Wednesday, April 24, 2013


Erev Shabbos Kodesh Parshas Emor
16 Iyar 5773/April 26, 2013 – 31st day of the Omer
Pirkei Avos – perek 4

Spring has definitely sprung. More important than the stunning budding trees and return of life, is the buzzing activity on the golf course I pass on my way to shul. The hibernating golfers have come out of their caves and resumed their ancient traditions of trying to whack a little ball into a little hole.
For our son Shalom the golfers add a dimension of excitement to his walk home from shul on Shabbos. He was told by some neighborhood friends that as he walks home, he should keep his eyes trained on the ground to find some stray golf balls that inadvertently overshot their targets by a long way. [A neighbor across the street from the course related that on two different occasions a golf ball crashed through his living room window.
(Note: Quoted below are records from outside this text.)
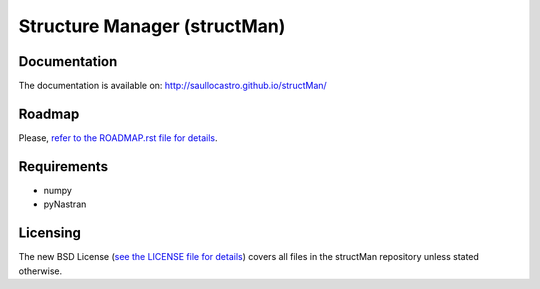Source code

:=============================
Structure Manager (structMan)
=============================

Documentation
-------------

The documentation is available on: http://saullocastro.github.io/structMan/

Roadmap
-------
Please, `refer to the ROADMAP.rst file for details
<https://github.com/saullocastro/structMan/blob/master/ROADMAP.rst>`_.

Requirements
------------
- numpy
- pyNastran

Licensing
---------

The new BSD License (`see the LICENSE file for details
<https://raw.github.com/saullocastro/structMan/master/LICENSE>`_)
covers all files in the structMan repository unless stated otherwise.

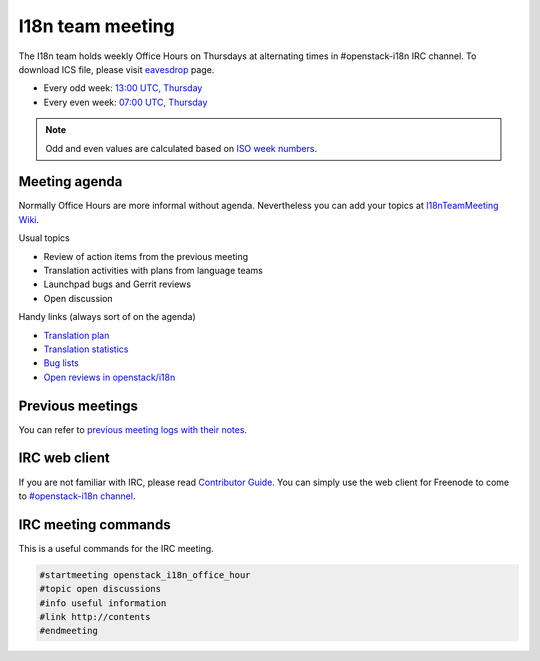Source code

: =================
I18n team meeting
=================

The I18n team holds weekly Office Hours on Thursdays at alternating
times in #openstack-i18n IRC channel.
To download ICS file, please visit
`eavesdrop <http://eavesdrop.openstack.org/#I18N_Team_Office_hours>`_ page.

* Every odd week: `13:00 UTC, Thursday <https://www.timeanddate.com/worldclock/fixedtime.html?hour=13&min=00&sec=0>`_
* Every even week: `07:00 UTC, Thursday <https://www.timeanddate.com/worldclock/fixedtime.html?hour=07&min=00&sec=0>`_

.. note::

   Odd and even values are calculated based on `ISO week numbers <https://www.timeanddate.com/date/weeknumber.html>`_.

Meeting agenda
--------------

Normally Office Hours are more informal without agenda. Nevertheless
you can add your topics at `I18nTeamMeeting Wiki <https://wiki.openstack.org/wiki/Meetings/I18nTeamMeeting#Agenda_for_next_meeting>`_.

Usual topics

* Review of action items from the previous meeting
* Translation activities with plans from language teams
* Launchpad bugs and Gerrit reviews
* Open discussion

Handy links (always sort of on the agenda)

* `Translation plan <https://translate.openstack.org/>`_
* `Translation statistics <http://stackalytics.com/?metric=translations>`_
* `Bug lists <https://bugs.launchpad.net/openstack-i18n>`_
* `Open reviews in openstack/i18n <https://review.openstack.org/#/q/status:open+project:openstack/i18n>`_

Previous meetings
-----------------

You can refer to `previous meeting logs with their notes
<http://eavesdrop.openstack.org/meetings/openstack_i18n_office_hour/>`_.

IRC web client
--------------

If you are not familiar with IRC, please read `Contributor Guide <https://docs.openstack.org/contributors/common/communication.html#irc>`_.
You can simply use the web client for Freenode to come to `#openstack-i18n
channel <http://webchat.freenode.net/?channels=openstack-i18n>`_.

IRC meeting commands
--------------------

This is a useful commands for the IRC meeting.

.. code-block:: none

   #startmeeting openstack_i18n_office_hour
   #topic open discussions
   #info useful information
   #link http://contents
   #endmeeting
I was told that those golfers did not make it to the U.S. Open.] When I arrived home from shul this past Shabbos, Shalom proudly held up his loot – two golf balls. 
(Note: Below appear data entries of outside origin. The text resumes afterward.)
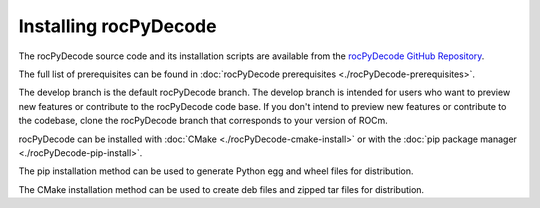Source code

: .. meta::
  :description: rocPyDecode Installation
  :keywords: install, rocPyDecode, AMD, ROCm, wheel, docker, bare metal

********************************************************************
Installing rocPyDecode
********************************************************************

The rocPyDecode source code and its installation scripts are available from the `rocPyDecode GitHub Repository <https://github.com/ROCm/rocPyDecode>`_. 

The full list of prerequisites can be found in :doc:`rocPyDecode prerequisites <./rocPyDecode-prerequisites>`.

The develop branch is the default rocPyDecode branch. The develop branch is intended for users who want to preview new features or contribute to the rocPyDecode code base. If you don't intend to preview new features or contribute to the codebase, clone the rocPyDecode branch that corresponds to your version of ROCm.

rocPyDecode can be installed with :doc:`CMake <./rocPyDecode-cmake-install>` or with the :doc:`pip package manager <./rocPyDecode-pip-install>`. 

The pip installation method can be used to generate Python egg and wheel files for distribution. 

The CMake installation method can be used to create deb files and zipped tar files for distribution.

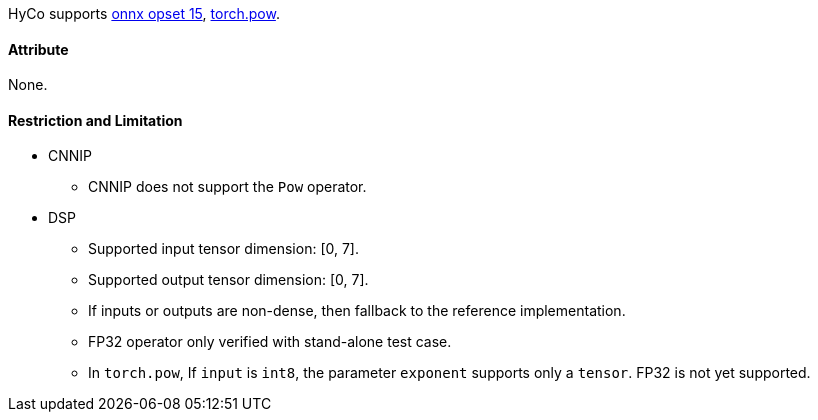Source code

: HyCo supports https://github.com/onnx/onnx/blob/main/docs/Operators.md#Pow[onnx opset 15], https://pytorch.org/docs/stable/generated/torch.pow.html[torch.pow].

==== Attribute

None.

==== Restriction and Limitation

* CNNIP
** CNNIP does not support the `Pow` operator.

* DSP
** Supported input tensor dimension: [0, 7].
** Supported output tensor dimension: [0, 7].
** If inputs or outputs are non-dense, then fallback to the reference implementation.
** FP32 operator only verified with stand-alone test case.
** In `torch.pow`, If `input` is `int8`, the parameter `exponent` supports only a `tensor`. FP32 is not yet supported.
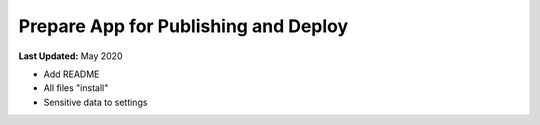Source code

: *************************************
Prepare App for Publishing and Deploy
*************************************

**Last Updated:** May 2020


* Add README
* All files "install"
* Sensitive data to settings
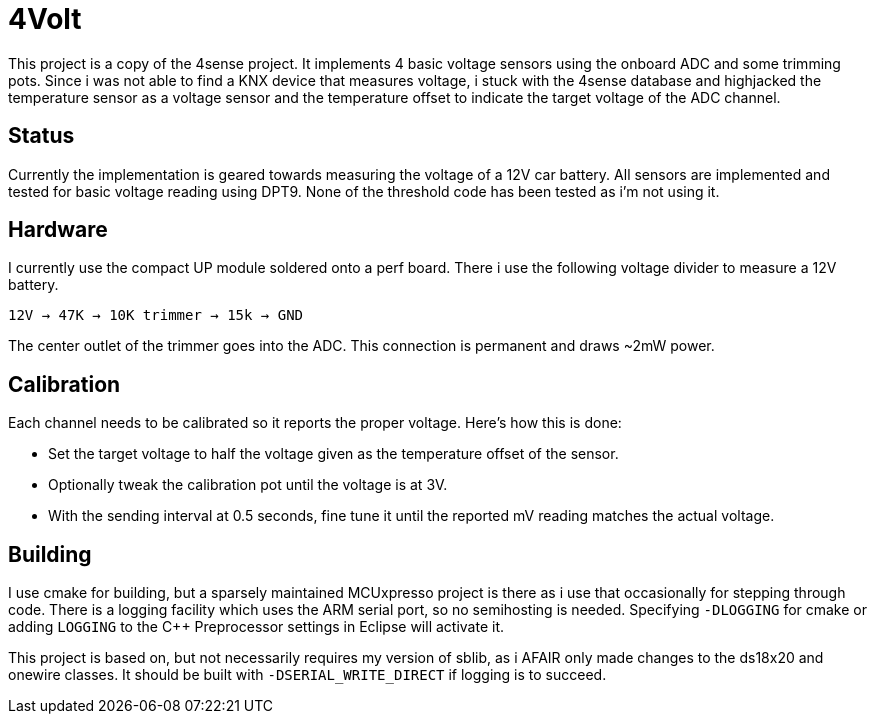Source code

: = 4Volt

This project is a copy of the 4sense project. It implements 4 basic voltage sensors using the onboard ADC and some trimming pots.
Since i was not able to find a KNX device that measures voltage, i stuck with the 4sense database and highjacked the temperature sensor as a voltage sensor and the temperature offset to indicate the target voltage of the ADC channel.


== Status

Currently the implementation is geared towards measuring the voltage of a 12V car battery. All sensors are implemented and tested for basic voltage reading using DPT9.
None of the threshold code has been tested as i'm not using it.


== Hardware

I currently use the compact UP module soldered onto a perf board.
There i use the following voltage divider to measure a 12V battery.

`12V -> 47K -> 10K trimmer -> 15k ->  GND`

The center outlet of the trimmer goes into the ADC. This connection is permanent and draws ~2mW power.

== Calibration

Each channel needs to be calibrated so it reports the proper voltage. Here's how this is done:

* Set the target voltage to half the voltage given as the temperature offset of the sensor.
* Optionally tweak the calibration pot until the voltage is at 3V.
* With the sending interval at 0.5 seconds, fine tune it until the reported mV reading matches the actual voltage.

== Building

I use cmake for building, but a sparsely maintained MCUxpresso project is there
as i use that occasionally for stepping through code.
There is a logging facility which uses the ARM serial port, so no semihosting is
needed. Specifying `-DLOGGING` for cmake or adding `LOGGING` to the C++ Preprocessor
settings in Eclipse will activate it.

This project is based on, but not necessarily requires my version of sblib, as i AFAIR only made changes to the ds18x20
and onewire classes. It should be built with `-DSERIAL_WRITE_DIRECT` if logging
is to succeed.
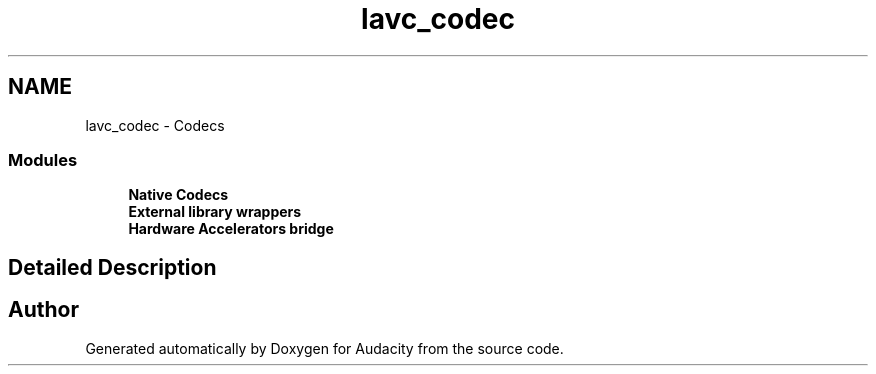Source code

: .TH "lavc_codec" 3 "Thu Apr 28 2016" "Audacity" \" -*- nroff -*-
.ad l
.nh
.SH NAME
lavc_codec \- Codecs
.SS "Modules"

.in +1c
.ti -1c
.RI "\fBNative Codecs\fP"
.br
.ti -1c
.RI "\fBExternal library wrappers\fP"
.br
.ti -1c
.RI "\fBHardware Accelerators bridge\fP"
.br
.in -1c
.SH "Detailed Description"
.PP 

.SH "Author"
.PP 
Generated automatically by Doxygen for Audacity from the source code\&.
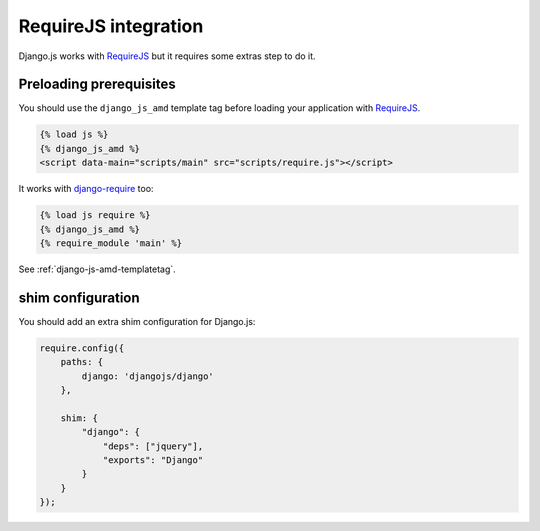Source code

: RequireJS integration
=====================

Django.js works with `RequireJS`_ but it requires some extras step to do it.

Preloading prerequisites
------------------------

You should use the ``django_js_amd`` template tag before loading your application with `RequireJS`_.

.. code-block:: html+django

    {% load js %}
    {% django_js_amd %}
    <script data-main="scripts/main" src="scripts/require.js"></script>

It works with `django-require`_ too:

.. code-block:: html+django

    {% load js require %}
    {% django_js_amd %}
    {% require_module 'main' %}


See :ref:`django-js-amd-templatetag`.

shim configuration
------------------

You should add an extra shim configuration for Django.js:

.. code-block:: javascript

    require.config({
        paths: {
            django: 'djangojs/django'
        },

        shim: {
            "django": {
                "deps": ["jquery"],
                "exports": "Django"
            }
        }
    });


.. _RequireJS: http://requirejs.org/
.. _django-require: https://github.com/etianen/django-require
In his introduction to Mesillas Yesharim, Rav Moshe Chaim Luzzato details the ultimate recipe for spiritual growth, as taught in the gemara by Rabbi Pinchos ben Yair. “Watchfulness leads to alacrity, alacrity leads to spiritual cleanliness, cleanliness leads to purity…” One of the important ideas he elucidates is that growth can only be accomplished incrementally, step by step, level by level.
In Yaakov Avinu’s epic dream atop Mount Moriah, he envisioned a ladder with its feet planted on the ground leading up to the heavens. A ladder contains rungs upon which one climbs in order to ascend. If one tries to skip a few rungs he will probably end up falling hard, and land up at the bottom. One can only get to the top if he first has a sense of direction of where he wants to end up, and then slowly ascending, one rung at a time.
The days of Sefiras Haomer are meant to be days of growth. Counting each day reminds of the invaluableness of each day. It entails forty-nine steps to arrive at Matan Torah, one day at a time.
As one progresses in his climb, it is inevitable that he encounter setbacks and periods of darkness which seek to impede his progress. It is during those times when one must find light in the darkness, avenues of encouragement that help him maintain his vision and direction.
The fires of Lag Ba’omer reflect those deep penetrating lights. Those fires are the physical representation of the spiritual light of the holy Rabbi Shimon bar Yochai. Rabbi Shimon revealed many of the esoteric secrets of Torah, and taught that there is more to every individual and to the world than meets the eye. Therefore, one must always dig deeper to find truth. The fires of Lag Ba’omer represent the final push, impelling us beyond any hurdles, carrying us all the way to Sinai.
A person must always pace himself in his spiritual growth. If he doesn’t invest adequate effort he ends up in the banality of the daily grind. But, if he sets his goals too high he is setting himself up for disappointment and deep personal frustration. Hitting the ball too hard will only ensure that it clears the course and ends up out of the game. To stay in the game he must maintain focus on the goal, and then hit the ball with just the right amount of energy. [Then he gets into that little white car and drives to the next hole…]
It takes a golf expert to hit a hole in one, and it takes wisdom and patience to become one who is whole and complete.